Lungworm (Angiostrongylus Vasorum) is an infection caused by the round worm parasite called Angiostrongylus Vasorum (AV).
Slugs and snails carry the lungworm larvae and dogs generally become infected when they play with and consume them.
They can also come into contact by eating grass, drinking from puddles, outdoor water bowls or toys that have been left outside in grass as the larvae can be left in the slugs and snails slime trail.
Nine percent of dogs infected by the condition will die, and vets have said the issue is becoming more common across the UK.
And the seasonal autumn weather, with darker evenings and mornings, mean dogs are more likely to come into contact with slugs, snails and even frogs, who can all pass on the deadly parasite to dogs.
Vets4Pets is now working with Bayer to help inform owners of the dangers of this deadly parasite.

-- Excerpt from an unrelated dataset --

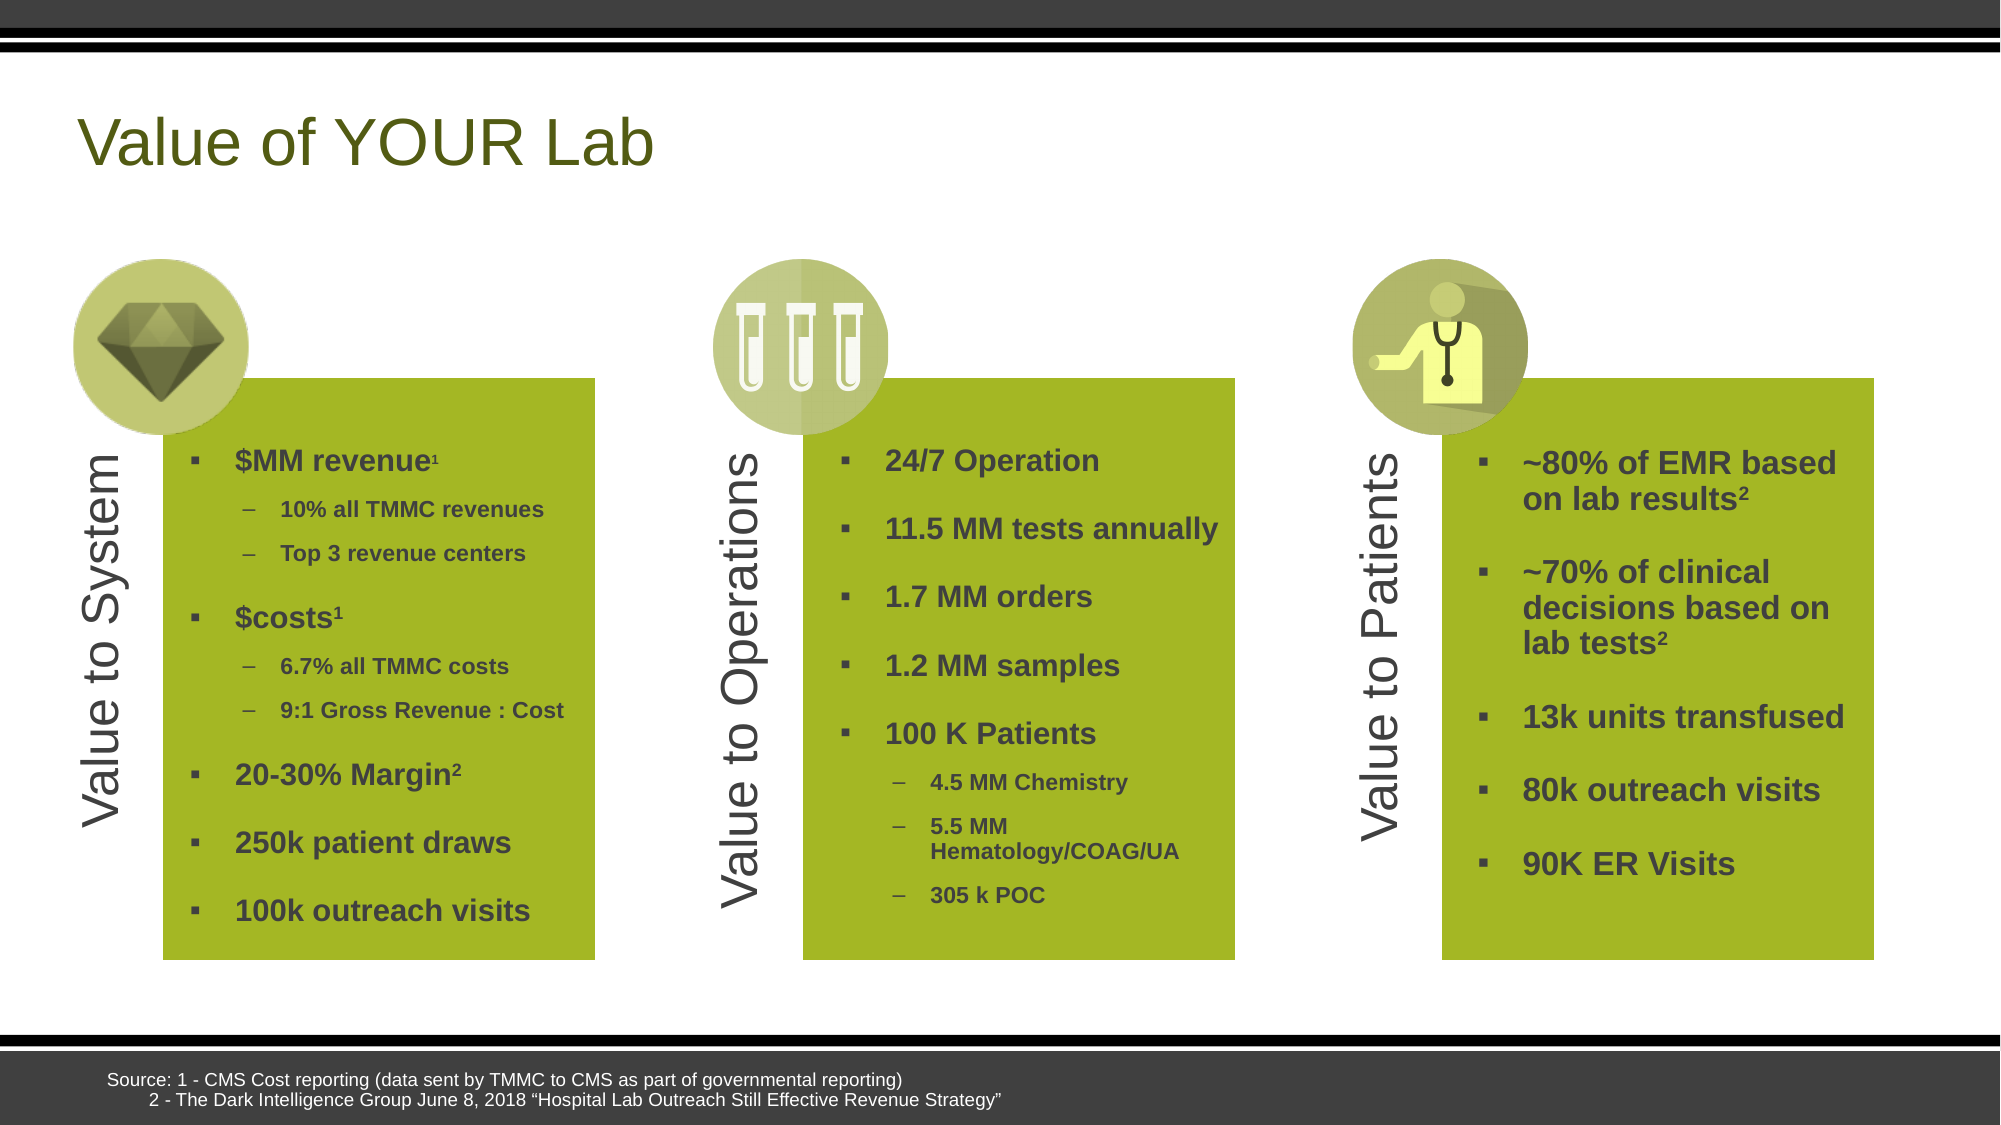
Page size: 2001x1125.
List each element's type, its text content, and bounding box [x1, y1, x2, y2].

title Value of YOUR Lab [62, 99, 1888, 188]
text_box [73, 259, 1877, 963]
text_box Source: 1 - CMS Cost reporting (data sent by TMMC to CMS as part of governmental reporting) 2 - The Dark Intelligence Group June 8, 2018 “Hospital Lab Outreach Still Effective Revenue Strategy” [91, 1062, 1158, 1125]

Dr Huw Stacey, vet and director of clinical services at Vets4Pets, said: “Our research has discovered that awareness, and particularly knowledge, of the parasite lungworm is still pretty low amongst UK dog owners.
“It appears that many people still don’t fully understand how their dogs can contract it, what threats it poses and how important, and easy, prevention is.
“Most worryingly a third of those surveyed admitted they don’t currently give their dog any preventative treatment to protect their dog against lungworm.
“And when asked why they don’t, we found that the most common reason was apathy, or a lack of awareness, as 35% said they didn’t even know that lungworm was preventable.
“There are many simple steps owners can take to help prevent their dog contracting lungworm, but ensuring your dog is given lungworm preventative treatment prescribed by your vet monthly, is really the only way of keeping them completely safe and protected.
“The parasite was originally believed to be limited to southern regions, but research has revealed the parasite’s presence in north England, and even Scotland, which were not previously considered at risk, so this is something all UK dog owners need to be aware of.”
The symptoms of lung-worm include coughing, changes in breathing or struggling to breathe, going off food, upset stomach with diarrhoea, weight loss, tiredness, unexplained or excessive bruising, pale gums and bleeding.
To reduce the chances of your dog contracting lungworm, simple methods of dog hygiene should be carried out, such ensuring faeces is picked up and disposed of correctly and not leaving toys or bowls outside.
Obviously, it is harder to stop a dog drinking from puddles or eating slugs and snails if this is their nature, but a simple monthly spot on treatment can be used to treat and prevent lungworm.
Alternatively, if your dog will eat a tablet (try hiding in a small piece of meat or in their dog food) tablet versions also prevent lungworm if taken monthly.